> _Verilen Metin_
_ _ _ _

Makale

TARİHTE ANADOLU’DA YAŞANAN DEPREMLER

TARİHTE
ANADOLU’DA YAŞANAN DEPREMLER

Gülay ASLAN ALBAYRAK

6 Şubat 2023 tarihinde, ülkemizin güneydoğusunda Kahramanmaraş merkezli iki büyük deprem meydana gelmiş, bu depremler 11 ilde büyük bir yıkıma yol açmış, can ve mal kaybına sebep olmuştur.
Deprem sıklığı ve şiddeti bakımından dünyada Çin’den sonra ikinci sırayı alan Anadolu, çok eski çağlardan itibaren Antik, Bizans, Selçuklu ve Osmanlı dönemlerinde pek çok büyük deprem yaşamış, konumundan dolayı çevresinde olan büyük depremlerden de etkilenmiştir. Bu şiddetli depremler ağırlıklı olarak Marmara Denizi, İstanbul, Batı ve Doğu Anadolu ve Antakya çevresinde gerçekleşmiştir. Tarihî kaynaklar insanları ve şehirleri etkileyen çok büyük depremler hakkında genel bilgiler vermişler ancak bu depremlerin şiddeti, artçıları, nedenleri, maddi zararları, depremden kaç kişinin etkilendiği vs. hakkında detaylı bilgi vermemişlerdir.

_ _ _ _

> _Sağlanan Malzeme_
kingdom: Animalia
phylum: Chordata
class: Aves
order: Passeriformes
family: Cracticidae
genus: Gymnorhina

_ _ _ _

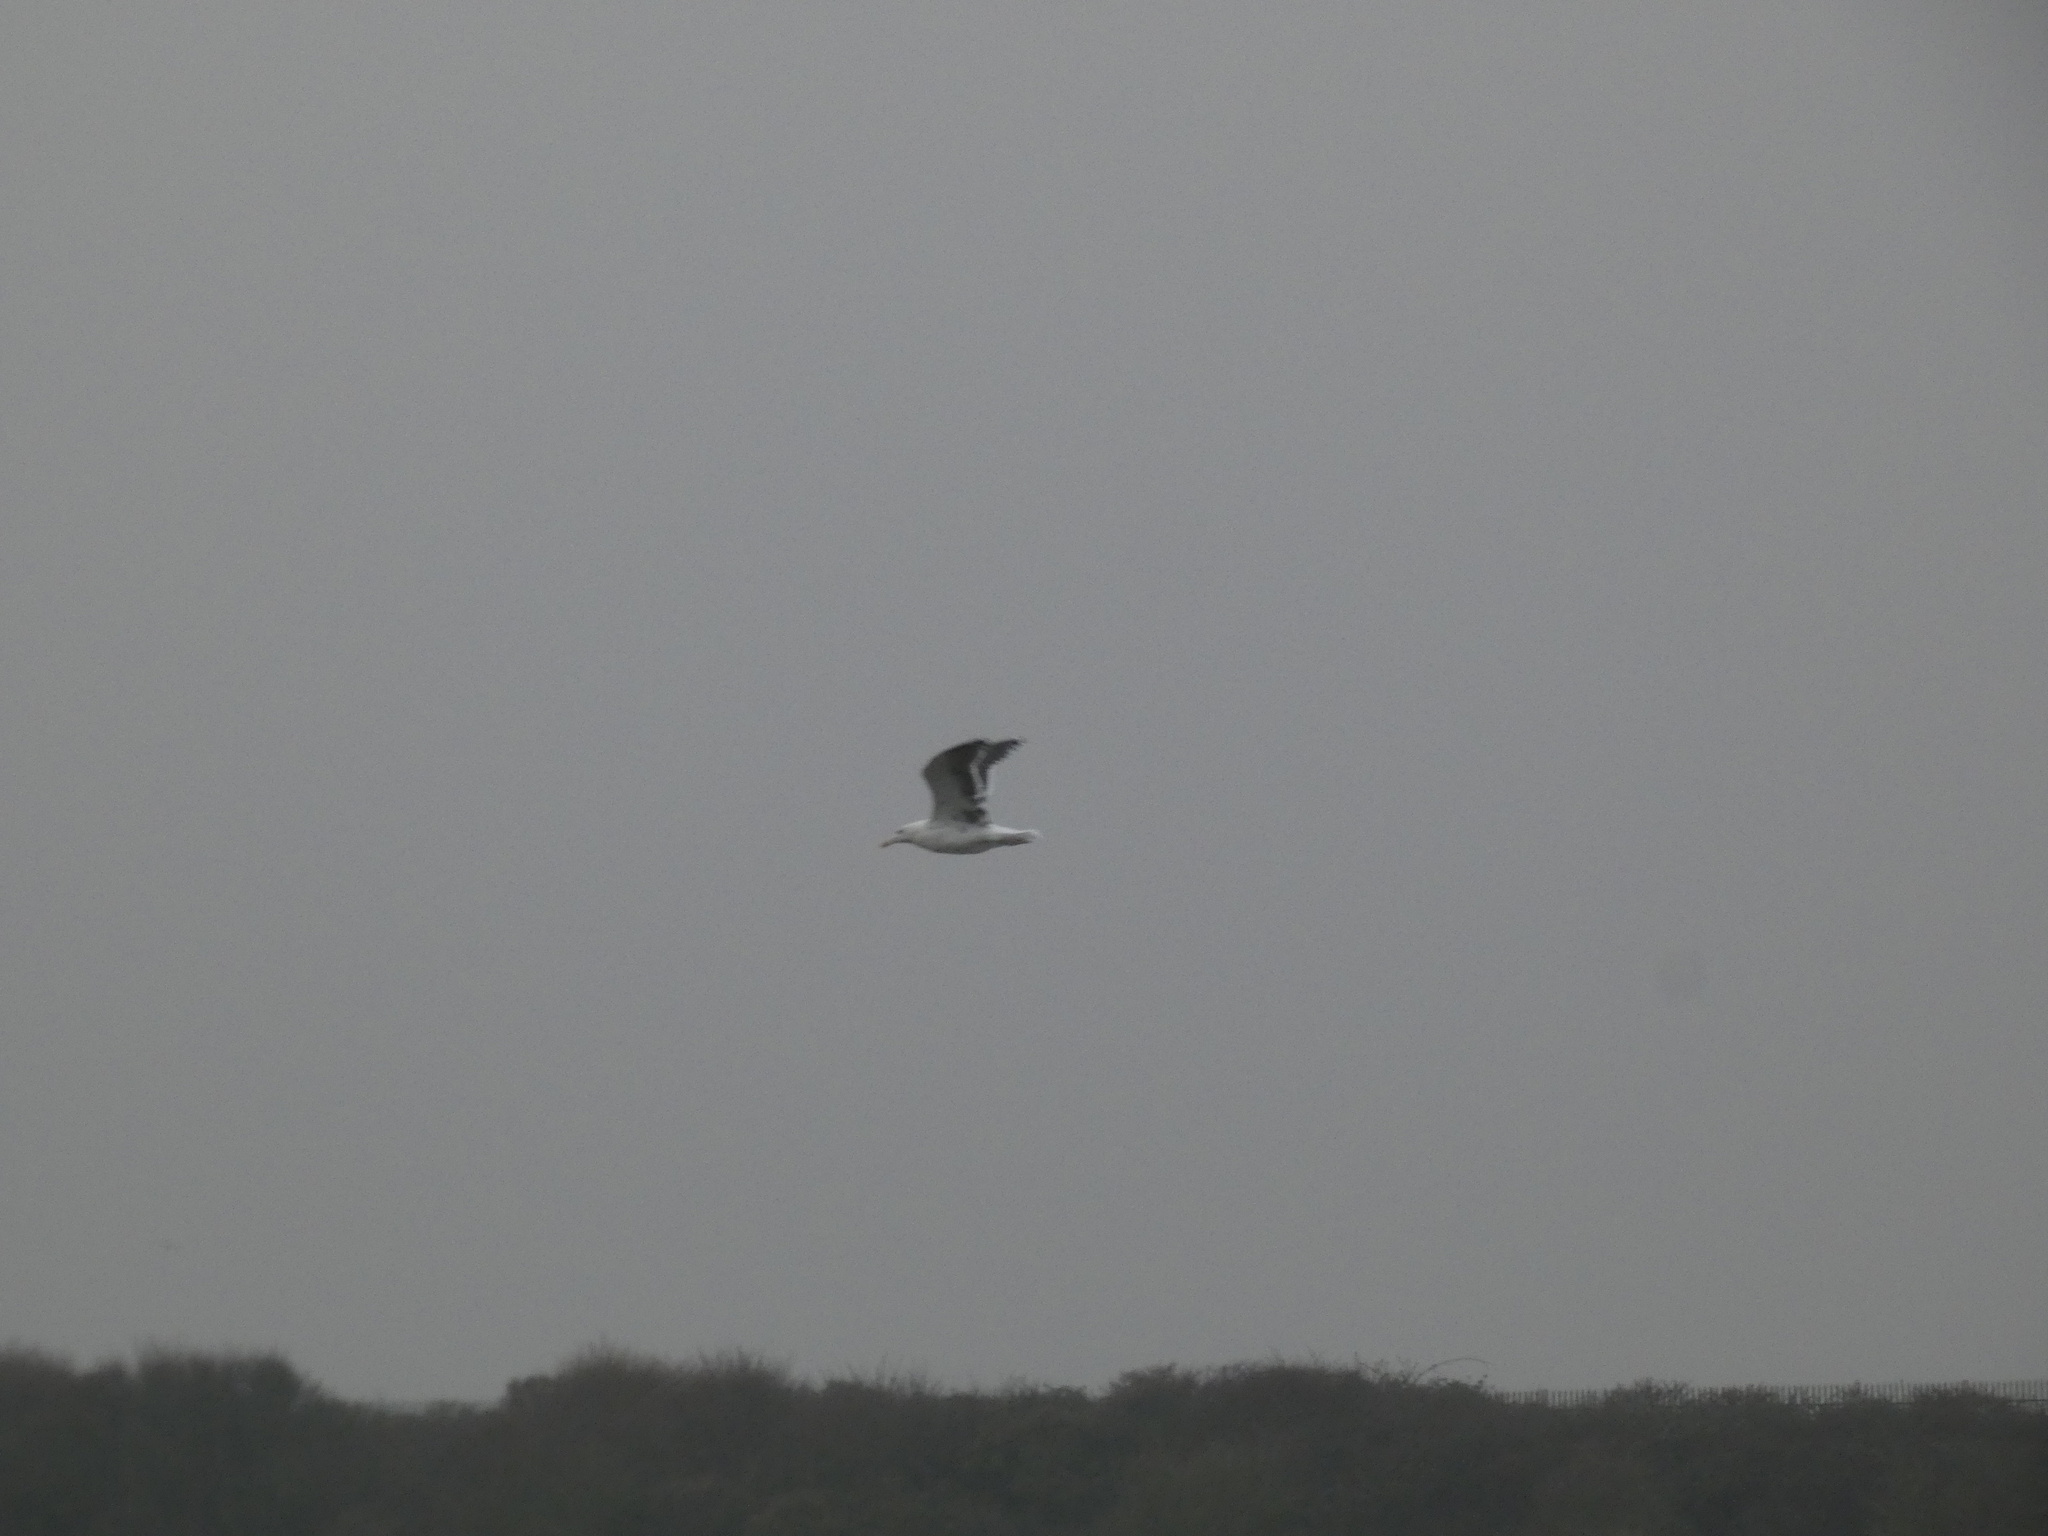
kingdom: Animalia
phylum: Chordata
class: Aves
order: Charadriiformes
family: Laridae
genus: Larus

_ _ _ _

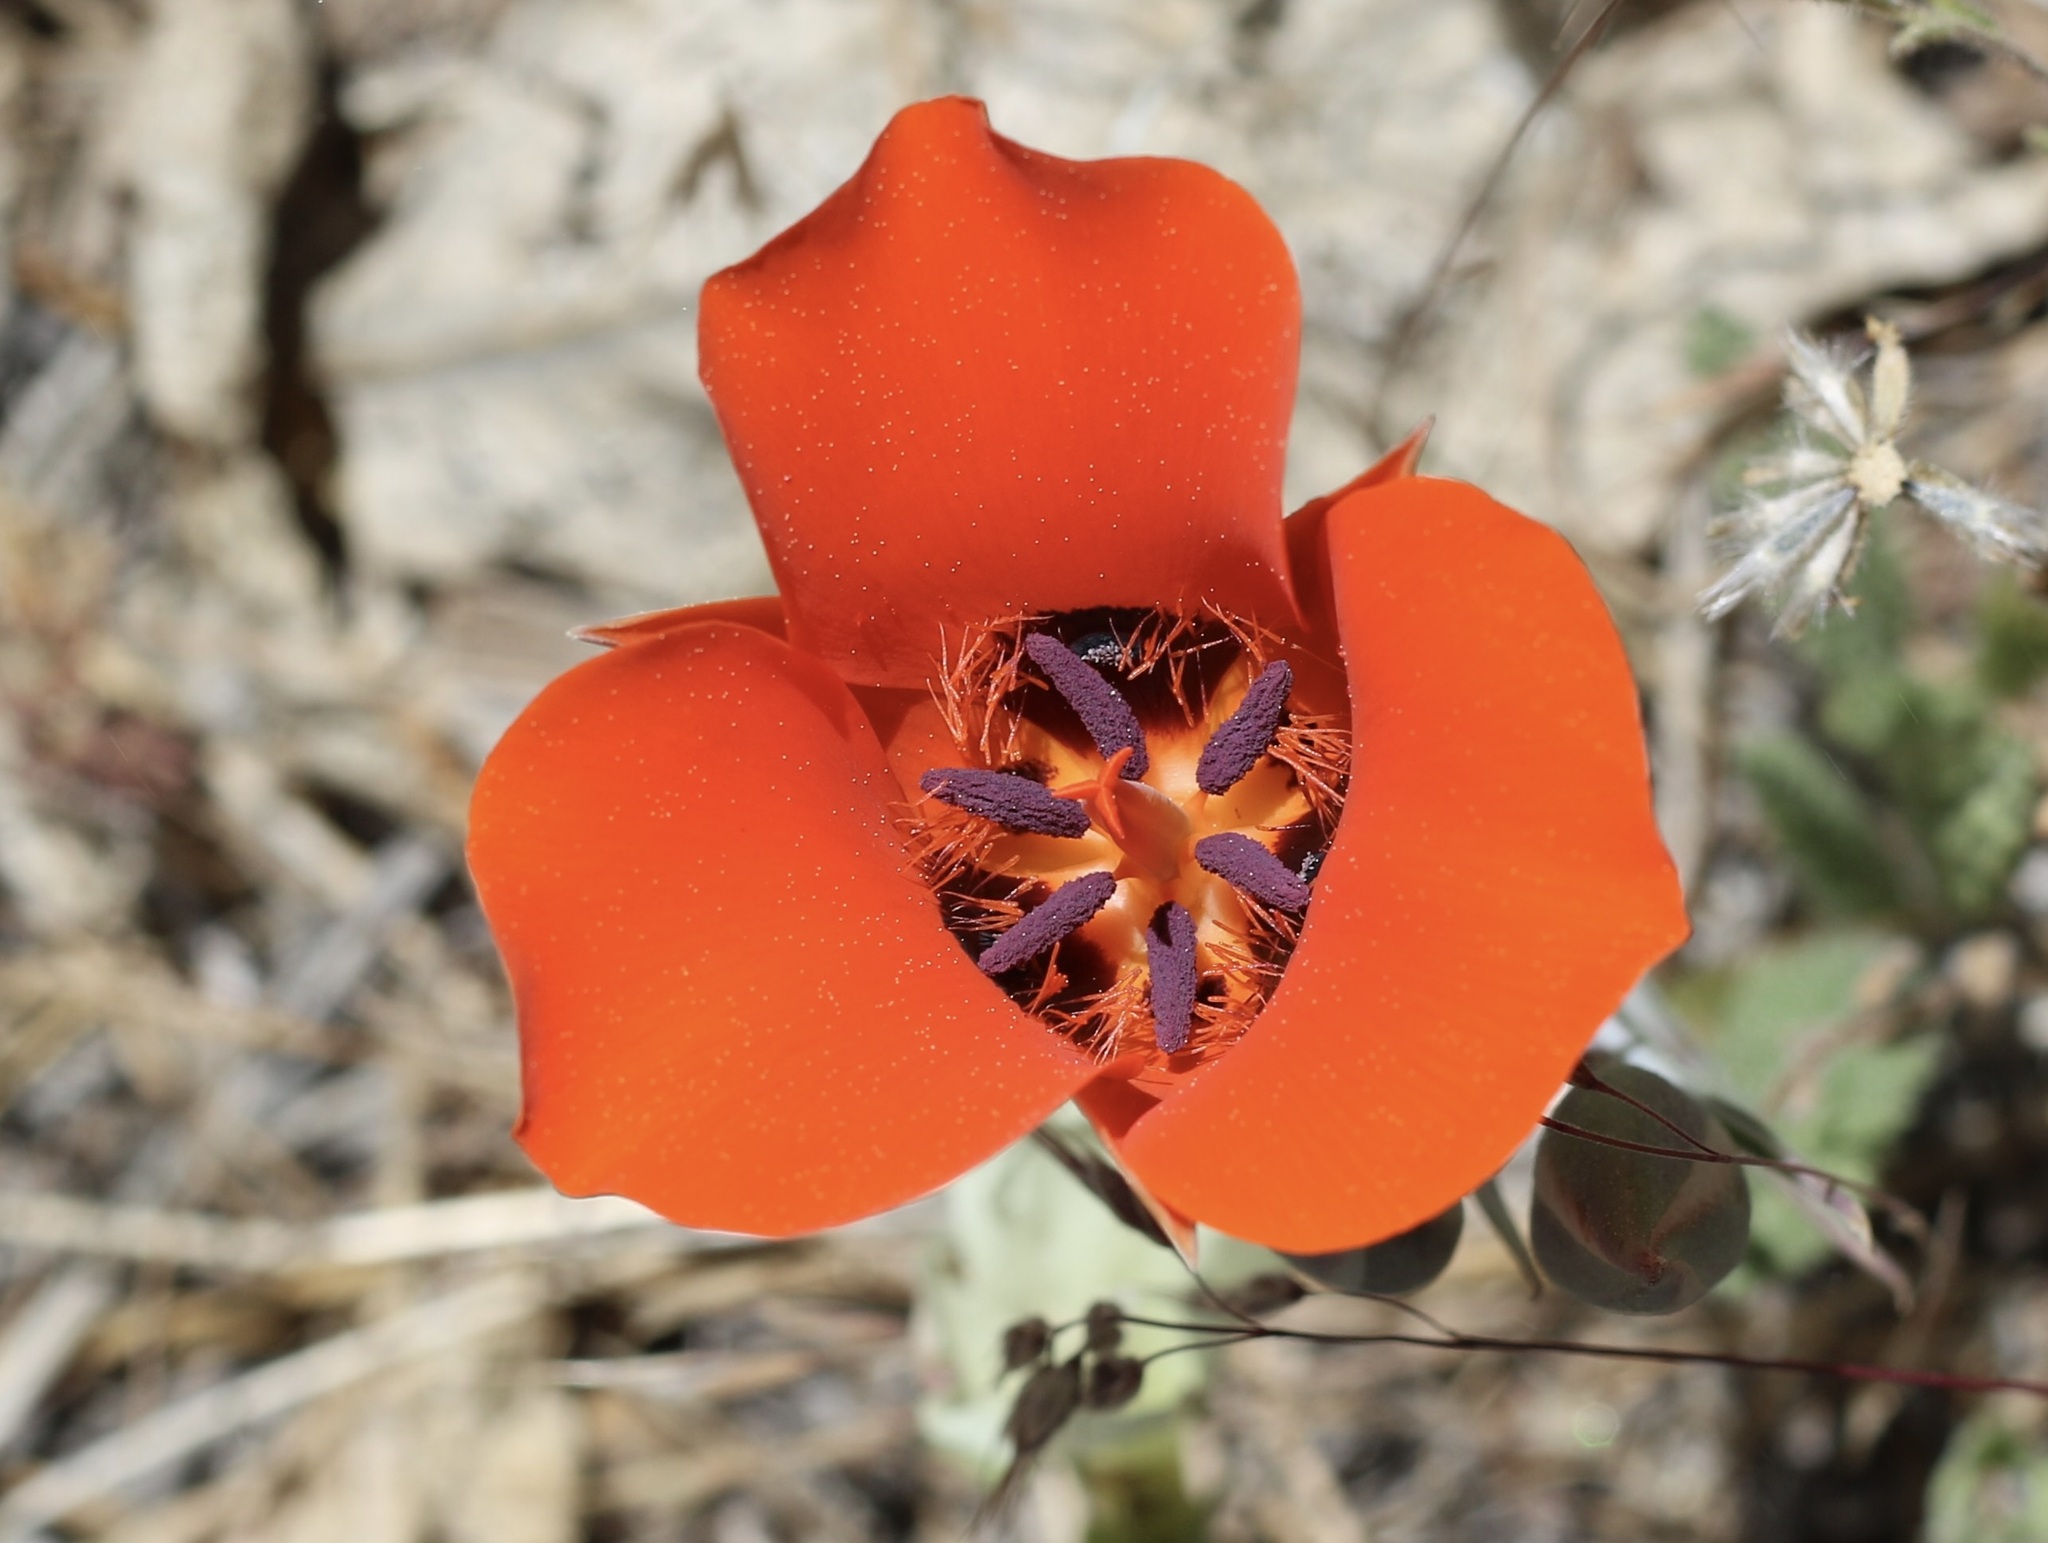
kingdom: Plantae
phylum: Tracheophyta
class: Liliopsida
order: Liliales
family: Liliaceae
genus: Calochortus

_ _ _ _

> _Amaç 1_
Aşağıdaki ifadelerin Anadolu depremleri metniyle uyuşup uyuşmadığını belirtin. Her biri için "evet" ya da "hayır" deyin ve kararı veren sözcükleri metinden aynen alıntılayın.
(a) Anadolu, deprem sıklığı ve şiddeti bakımından dünyada birinci sıradadır.
(b) 6 Şubat 2023 depremleri 11 ilde büyük bir yıkıma yol açmıştır.
(c) Tarihî kaynaklar, depremlerin artçıları hakkında ayrıntılı bilgi verir.
> _Amaç 2_
Anadolu depremleri metnini, "Gülay ASLAN ALBAYRAK" sözcüklerinin geçtiği yerden başlayarak "detaylı bilgi vermemişlerdir." sözcüklerinden sonra bitecek şekilde hiçbir değişiklik yapmadan yineleyin.

> _Eksiksiz Cevap 1_
(a) Hayır: "dünyada Çin’den sonra ikinci sırayı alan Anadolu"
(b) Evet: "bu depremler 11 ilde büyük bir yıkıma yol açmış"
(c) Hayır: "bu depremlerin şiddeti, artçıları, nedenleri, maddi zararları, depremden kaç kişinin etkilendiği vs. hakkında detaylı bilgi vermemişlerdir"

> _Eksiksiz Cevap 2_
Gülay ASLAN ALBAYRAK

6 Şubat 2023 tarihinde, ülkemizin güneydoğusunda Kahramanmaraş merkezli iki büyük deprem meydana gelmiş, bu depremler 11 ilde büyük bir yıkıma yol açmış, can ve mal kaybına sebep olmuştur.
Deprem sıklığı ve şiddeti bakımından dünyada Çin’den sonra ikinci sırayı alan Anadolu, çok eski çağlardan itibaren Antik, Bizans, Selçuklu ve Osmanlı dönemlerinde pek çok büyük deprem yaşamış, konumundan dolayı çevresinde olan büyük depremlerden de etkilenmiştir. Bu şiddetli depremler ağırlıklı olarak Marmara Denizi, İstanbul, Batı ve Doğu Anadolu ve Antakya çevresinde gerçekleşmiştir. Tarihî kaynaklar insanları ve şehirleri etkileyen çok büyük depremler hakkında genel bilgiler vermişler ancak bu depremlerin şiddeti, artçıları, nedenleri, maddi zararları, depremden kaç kişinin etkilendiği vs. hakkında detaylı bilgi vermemişlerdir.